Coco Chanel and Ivor Stravinsky (15)

   

 

 
   

Dir. Jan Kounen, France 2009, in French/Russian/English with Engl. subtitles, Dur. 118 mins

Cast: Anna Mouglais, Mads Mikkelsen, Elena Morozova, Grigori Manoukove

Review by Carlie Newman

Following Anne Fontaine's enjoyable Coco Before Chanel , which starred Audrey Tatou as the young Coco , who rose from obscure beginnings to become the style icon of the world, hopes were high for this continuation of her story. Now played by Anna Mouglais, Kounen's film follows Coco once she becomes Chanel. While still involved with her lover Arthur "Boy" Capel (Anatole Taubman), the night she attends the premiere of Igor Stravinsky's (Mikkelsen) avant-garde Rite of Spring , she is on her own. Coco is blown over by the amazing and as it turns out historic production, choreographed by Vaslaw Nijinsky and presented by Sergei Diaghilev (Manoukove) at the Theatre des Champs Élysées in Paris on May 29, 1913 . The controversial show has a disastrous reception though, and ends in a near riot. It is here that Igor and Coco first meet.

Seven years later in 1920 Coco , who is now rich and famous, meets Igor again and the two feel a mutual attraction. Learning that his wife, Catherine (Morozova), is suffering from tuberculosis, Coco invites Igor to come to live at her country villa, ‘Bel Respiro' with his wife and four children. Although he is now virtually penniless, Stravinsky at first protests but realising his wife needs country air, agrees to the arrangement. Chanel, who is now mourning the death of Boy Capel in a car crash, gives Stravinsky a room and a grand piano so that he can compose in comfortable privacy.
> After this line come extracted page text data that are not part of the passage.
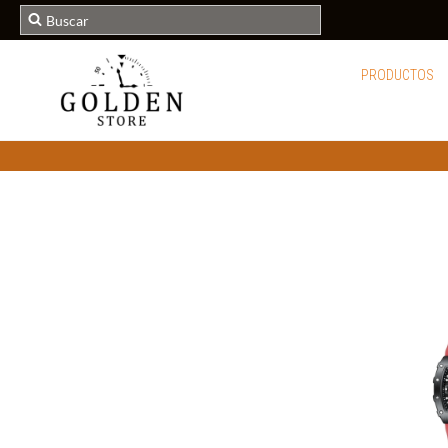
PRODUCTOS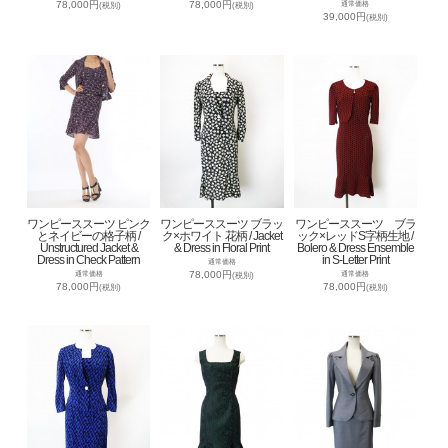
78,000円
78,000円
通常価格
(税別)
(税別)
39,000円
(税別)
ワンピーススーツ ピンク
ワンピーススーツ ブラッ
ワンピーススーツ ブラ
とネイビーの格子柄 /
ク×ホワイト 花柄 / Jacket
ック×レッドS字柄生地 /
Unstructured Jacket &
& Dress in Floral Print
Bolero & Dress Ensemble
Dress in Check Pattern
in S-Letter Print
通常価格
78,000円
通常価格
通常価格
(税別)
78,000円
78,000円
(税別)
(税別)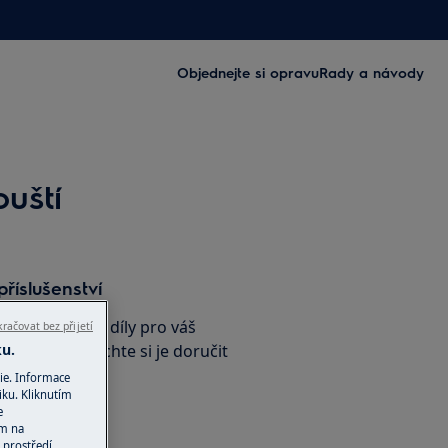
Objednejte si opravu
Rady a návody
uští
příslušenství
nální náhradní díly pro váš
račovat bez přijetí
ku.
e-shopu a nechte si je doručit
ie. Informace
iku. Kliknutím
e
ím na
ho obchodu
 prostředí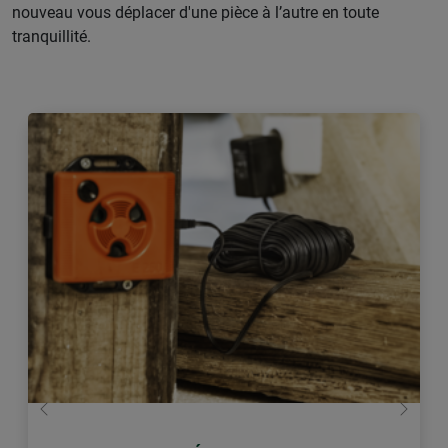
nouveau vous déplacer d'une pièce à l’autre en toute
tranquillité.
retour
Conti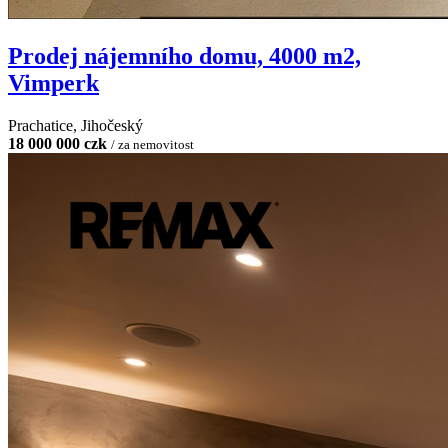
Prodej nájemního domu, 4000 m2,
Vimperk
Prachatice, Jihočeský
18 000 000 czk
/ za nemovitost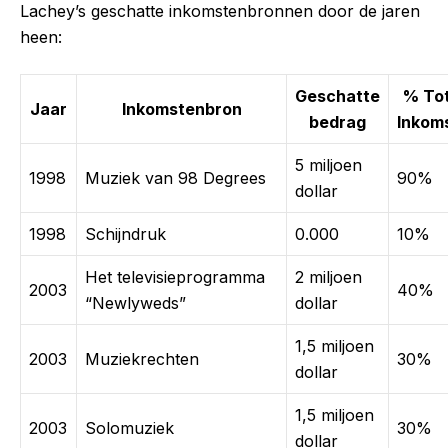
Lachey’s geschatte inkomstenbronnen door de jaren
heen:
Geschatte
% Tot
Jaar
Inkomstenbron
bedrag
Inkom
5 miljoen
1998
Muziek van 98 Degrees
90%
dollar
1998
Schijndruk
0.000
10%
Het televisieprogramma
2 miljoen
2003
40%
“Newlyweds”
dollar
1,5 miljoen
2003
Muziekrechten
30%
dollar
1,5 miljoen
2003
Solomuziek
30%
dollar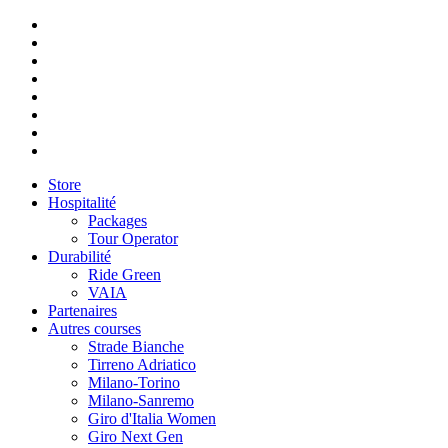
Store
Hospitalité
Packages
Tour Operator
Durabilité
Ride Green
VAIA
Partenaires
Autres courses
Strade Bianche
Tirreno Adriatico
Milano-Torino
Milano-Sanremo
Giro d'Italia Women
Giro Next Gen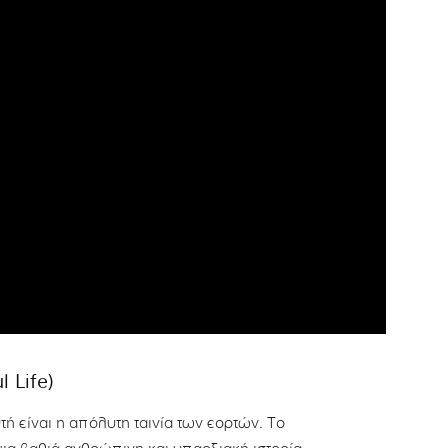
 Life)
τή είναι η απόλυτη ταινία των εορτών. Το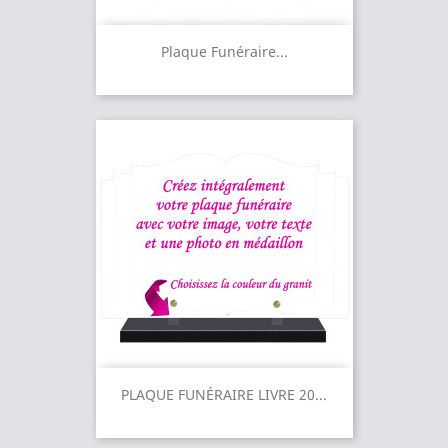
Plaque Funéraire...
PLAQUE FUNÉRAIRE LIVRE 20...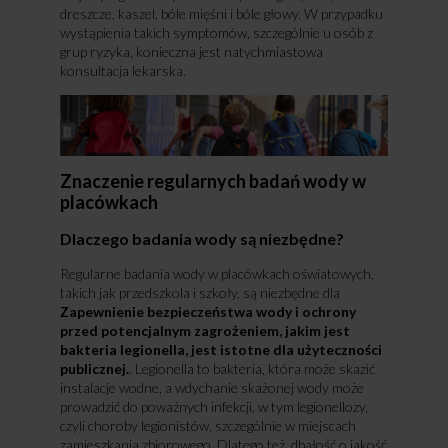
dreszcze, kaszel, bóle mięśni i bóle głowy. W przypadku
wystąpienia takich symptomów, szczególnie u osób z
grup ryzyka, konieczna jest natychmiastowa
konsultacja lekarska.
Znaczenie regularnych badań wody w
placówkach
Dlaczego badania wody są niezbędne?
Regularne badania wody w placówkach oświatowych,
takich jak przedszkola i szkoły, są niezbędne dla
Zapewnienie bezpieczeństwa wody i ochrony
przed potencjalnym zagrożeniem, jakim jest
bakteria legionella, jest istotne dla użyteczności
publicznej.
. Legionella to bakteria, która może skazić
instalacje wodne, a wdychanie skażonej wody może
prowadzić do poważnych infekcji, w tym legionellozy,
czyli choroby legionistów, szczególnie w miejscach
zamieszkania zbiorowego. Dlatego też, dbałość o jakość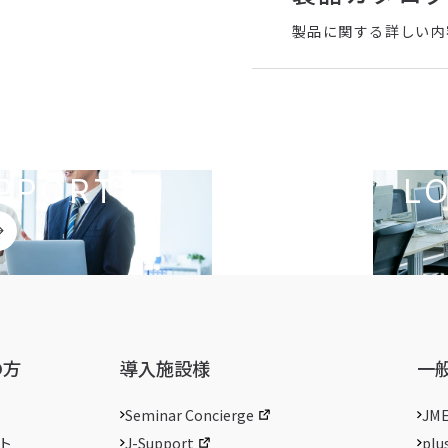
製品に関する詳しい内
PPORT
L
の方
導入施設様
一
Seminar Concierge
JM
ト
J-Support
plu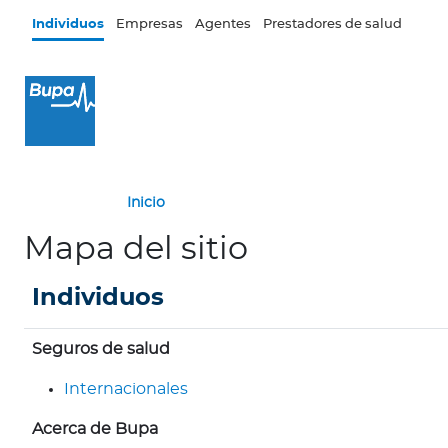
Pasar al contenido principal
Individuos
Empresas
Agentes
Prestadores de salud
×
I
n
d
i
v
Inicio
i
d
Mapa del sitio
u
o
Individuos
s
Seguros de salud
Seguros de salud
I
Internacionales
n
t
Acerca de Bupa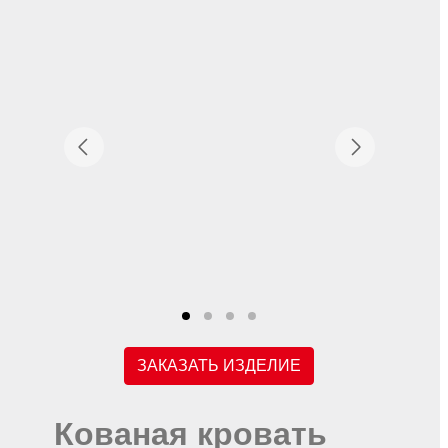
ЗАКАЗАТЬ ИЗДЕЛИЕ
Кованая кровать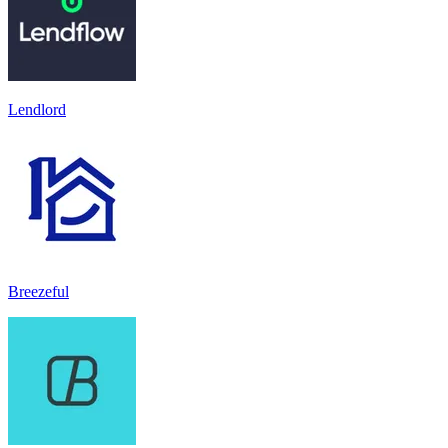
Lendlord
Breezeful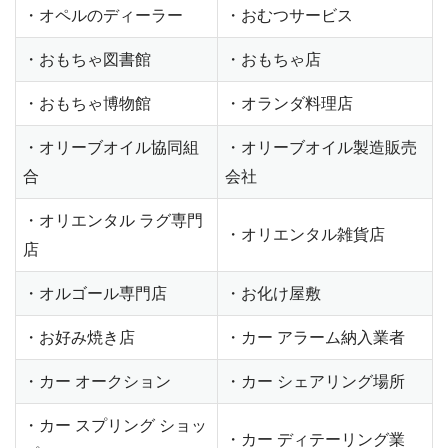
・オペルのディーラー
・おむつサービス
・おもちゃ図書館
・おもちゃ店
・おもちゃ博物館
・オランダ料理店
・オリーブオイル協同組
・オリーブオイル製造販売
合
会社
・オリエンタル ラグ専門
・オリエンタル雑貨店
店
・オルゴール専門店
・お化け屋敷
・お好み焼き店
・カー アラーム納入業者
・カー オークション
・カー シェアリング場所
・カー スプリング ショッ
・カー ディテーリング業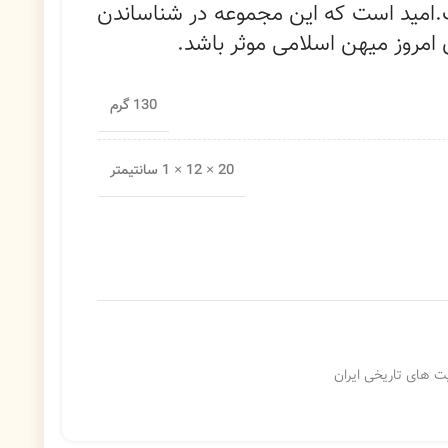
ست.امید است که این مجموعه در شناساندن
 امروز میهن اسلامی موثر باشد.
130 گرم
20 × 12 × 1 سانتیمتر
 های تاریخی ایران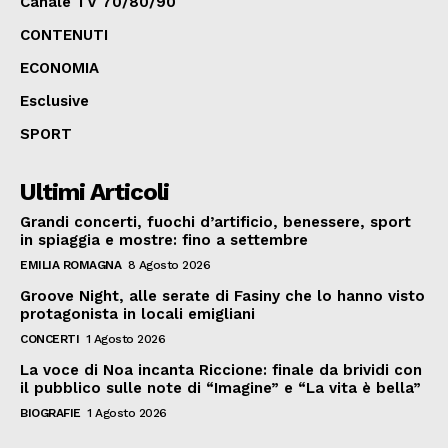
Canale TV 70/80/90
CONTENUTI
ECONOMIA
Esclusive
SPORT
Ultimi Articoli
Grandi concerti, fuochi d’artificio, benessere, sport
in spiaggia e mostre: fino a settembre
EMILIA ROMAGNA
8 Agosto 2026
Groove Night, alle serate di Fasiny che lo hanno visto
protagonista in locali emigliani
CONCERTI
1 Agosto 2026
La voce di Noa incanta Riccione: finale da brividi con
il pubblico sulle note di “Imagine” e “La vita è bella”
BIOGRAFIE
1 Agosto 2026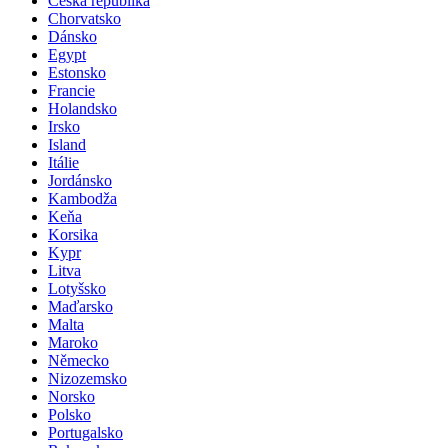
Česká republika
Chorvatsko
Dánsko
Egypt
Estonsko
Francie
Holandsko
Irsko
Island
Itálie
Jordánsko
Kambodža
Keňa
Korsika
Kypr
Litva
Lotyšsko
Maďarsko
Malta
Maroko
Německo
Nizozemsko
Norsko
Polsko
Portugalsko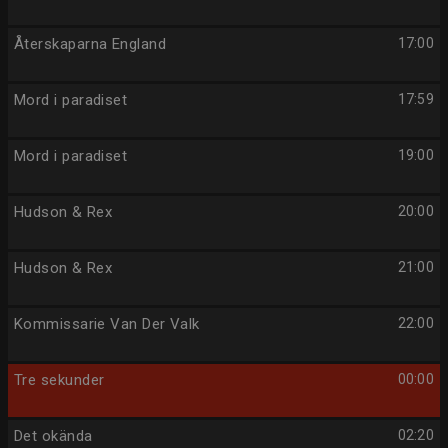
Återskaparna England
17:00
Mord i paradiset
17:59
Mord i paradiset
19:00
Hudson & Rex
20:00
Hudson & Rex
21:00
Kommissarie Van Der Valk
22:00
Tre sekunder
00:00
Det okända
02:20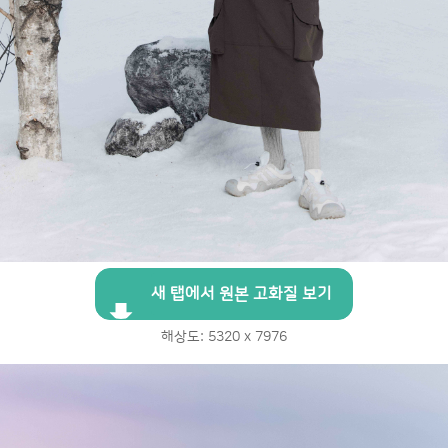
새 탭에서 원본 고화질 보기
해상도: 5320 x 7976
Eventually the two become lovers; a situation Catherine is forced to endure as she has no means of moving the family away. Chanel and Stravinsky's wife are very different but Igor still cares for Catherine, even while being at the same time passionately in love with Coco . At one point Catherine asks Coco , "Don't you like colour?" during a tour of the house. "As long as it's black," she answers. We see this reflected years later when Chanel designs the ‘little black dress.'

All sounds potentially good, but, unfortunately, apart from the exciting beginning with the Rite of Spring, the rest of the film is rather dull and becomes more boring as it goes on - and on. Part of the trouble is with the casting: Mikkelsen never comes across as the genuine article, the true tortured artist trying to marry the conflicting needs of his work, his family and passion d'amour. As for Mouglais, who happens to be Karl Lagerfeld's muse and the accepted face of Chanel fashion, she is certainly lovely to look at (although taller than the real Coco) and makes an excellent clothes horse, but we want to believe that she could create the legendary perfume Chanel No 5. An enigmatic smile plays around her lips, but that doesn't in fact change very much even in a passionate embrace with her lover. While the film looks lovely and the dresses are gorgeous, it is uninteresting, with little dialogue, and what should have been the tale of two interesting lives merging together to achieve greater works than if they had remained separate, falls far short of both the director's intentions and the audience's expectations.